§ DIRECTIONS FOR THIS TASK: As you print the data below, keep every line exactly as it is and leave the images behind.

§ SOURCE DATA:
######

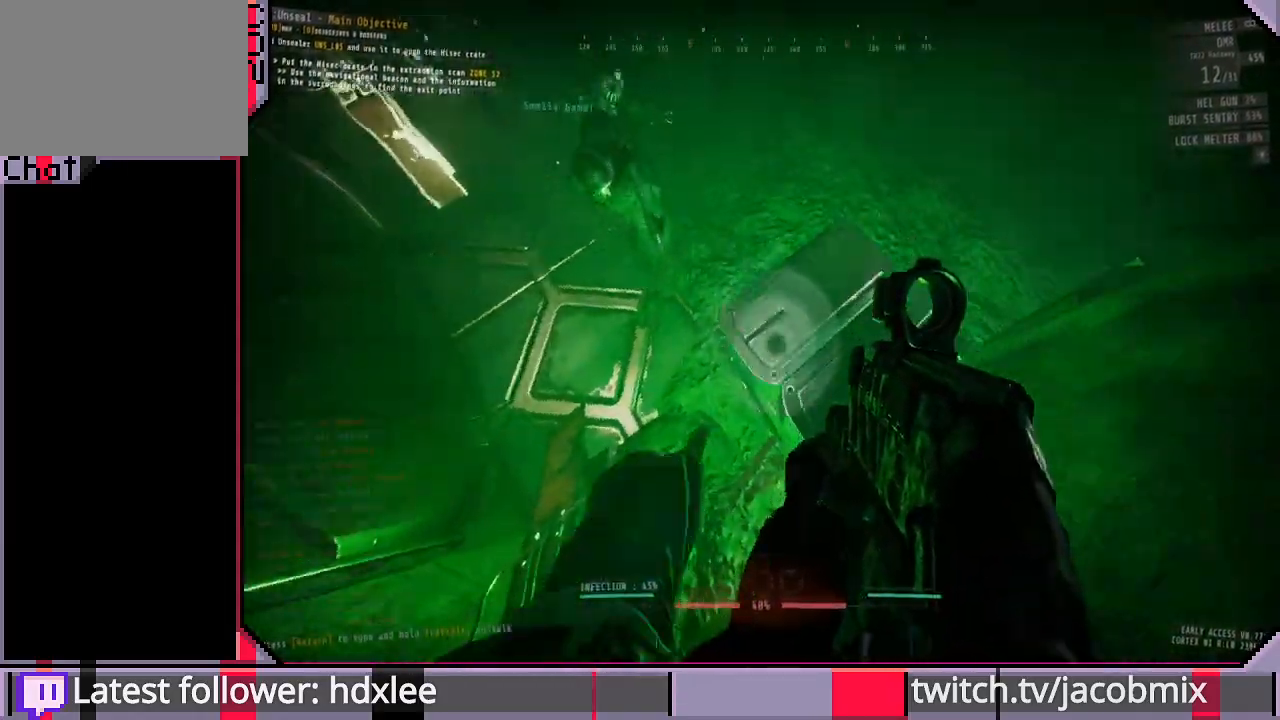
{"keys": [], "mouse": [], "events": [[100, "ctrl", "up"], [333, "s", "down"], [467, "s", "up"]]}
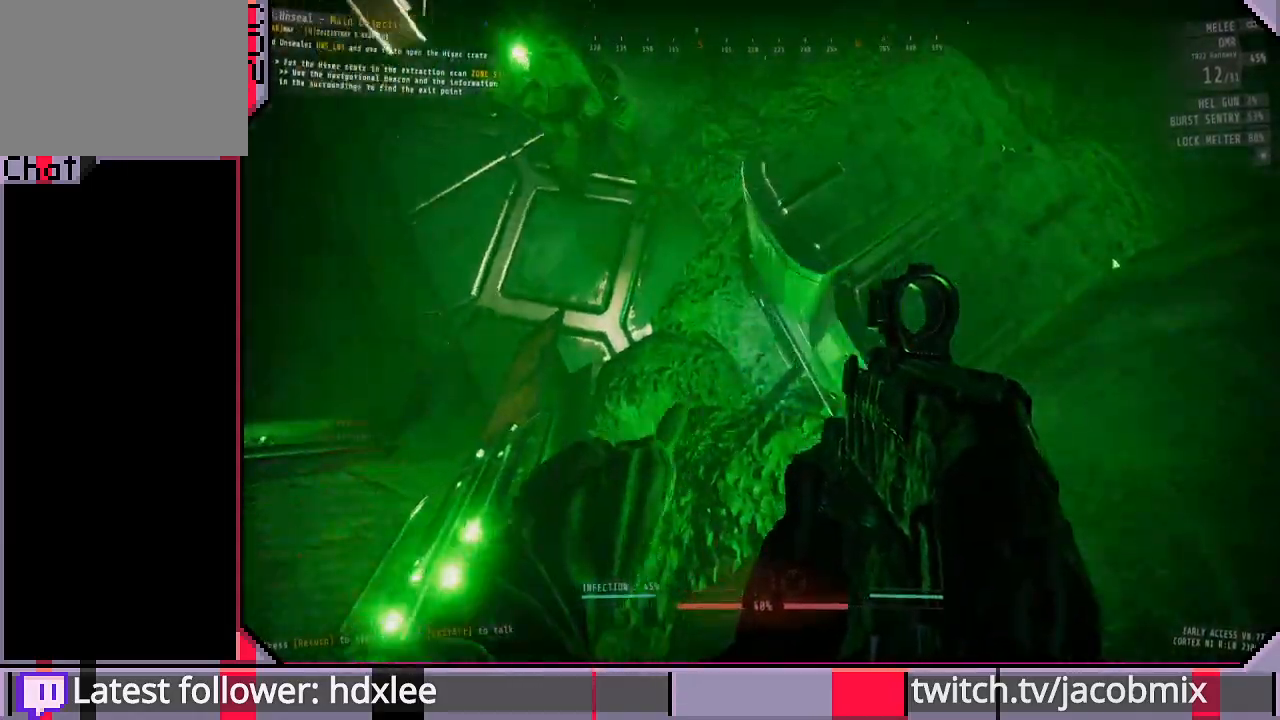
{"keys": ["ctrl"], "mouse": [], "events": [[133, "ctrl", "down"], [333, "ctrl", "up"], [467, "ctrl", "down"]]}
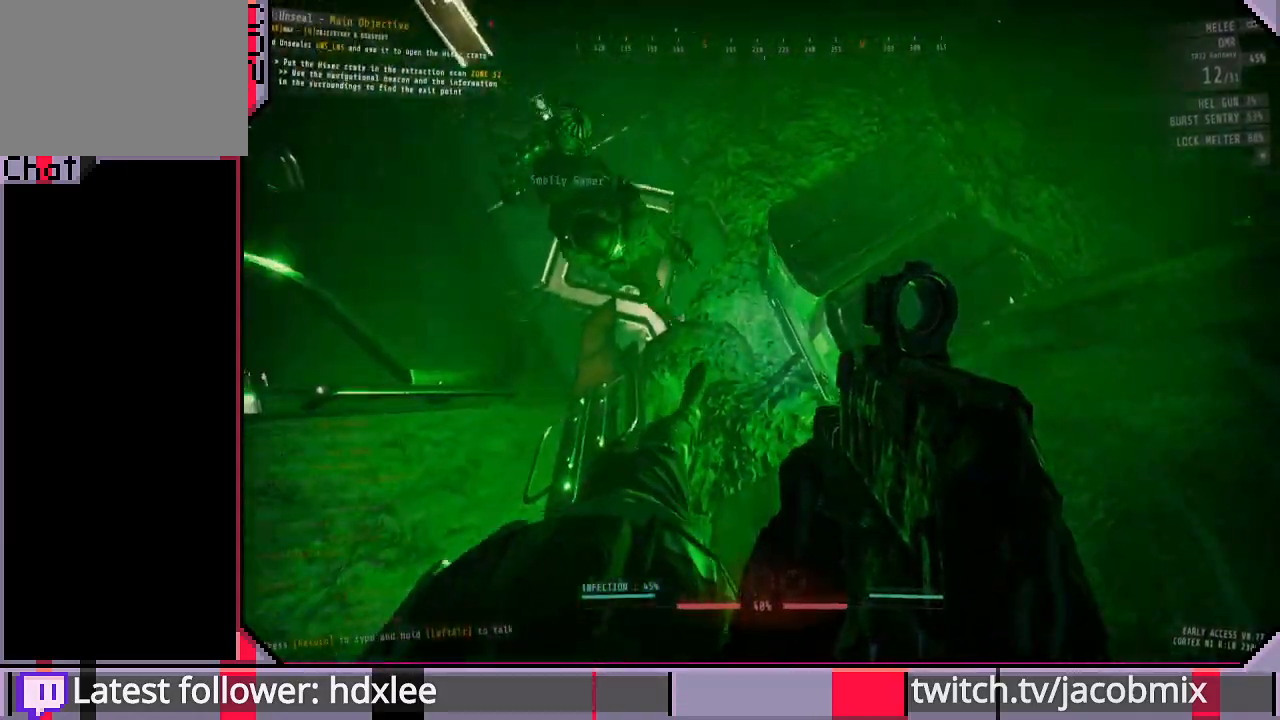
{"keys": ["ctrl"], "mouse": [], "events": [[100, "ctrl", "up"], [267, "ctrl", "down"], [433, "ctrl", "up"], [500, "ctrl", "down"]]}
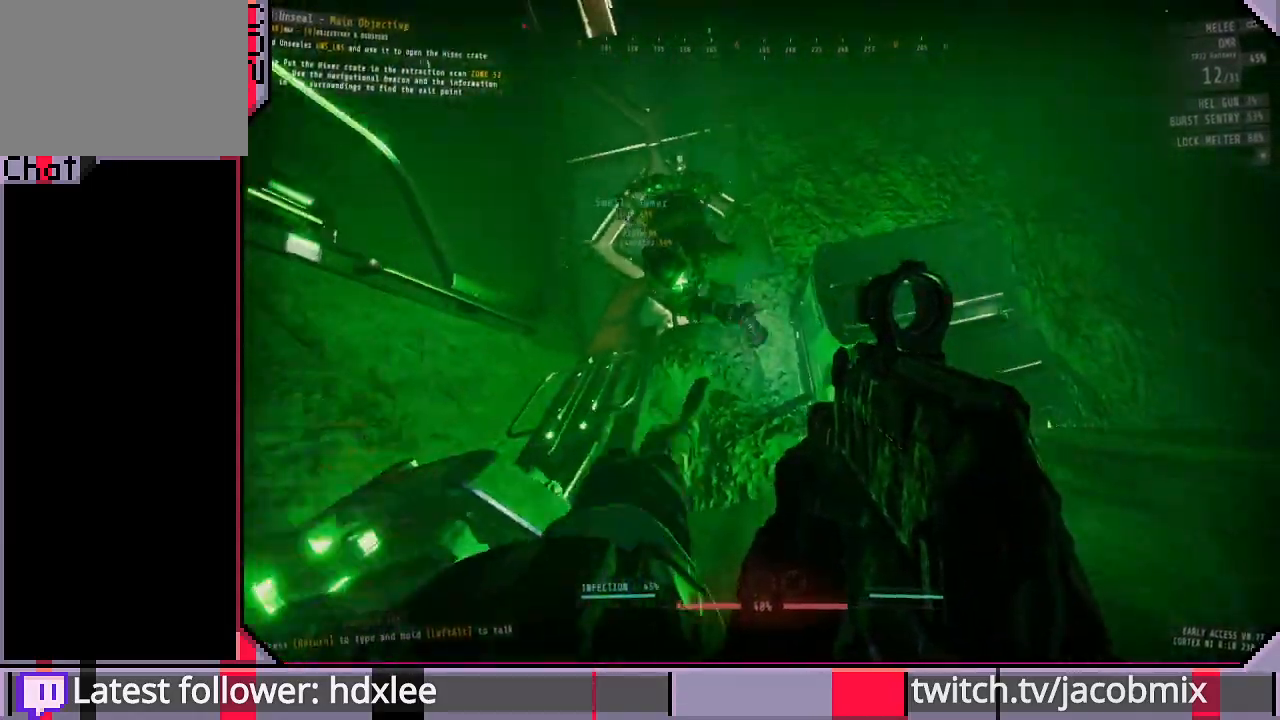
{"keys": [], "mouse": [], "events": [[133, "ctrl", "up"], [367, "ctrl", "down"], [467, "ctrl", "up"]]}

######

§ SOLUTION BELOW:
{"keys": [], "mouse": [], "events": [[100, "ctrl", "up"], [333, "s", "down"], [467, "s", "up"]]}
{"keys": ["ctrl"], "mouse": [], "events": [[133, "ctrl", "down"], [333, "ctrl", "up"], [467, "ctrl", "down"]]}
{"keys": ["ctrl"], "mouse": [], "events": [[100, "ctrl", "up"], [267, "ctrl", "down"], [433, "ctrl", "up"], [500, "ctrl", "down"]]}
{"keys": [], "mouse": [], "events": [[133, "ctrl", "up"], [367, "ctrl", "down"], [467, "ctrl", "up"]]}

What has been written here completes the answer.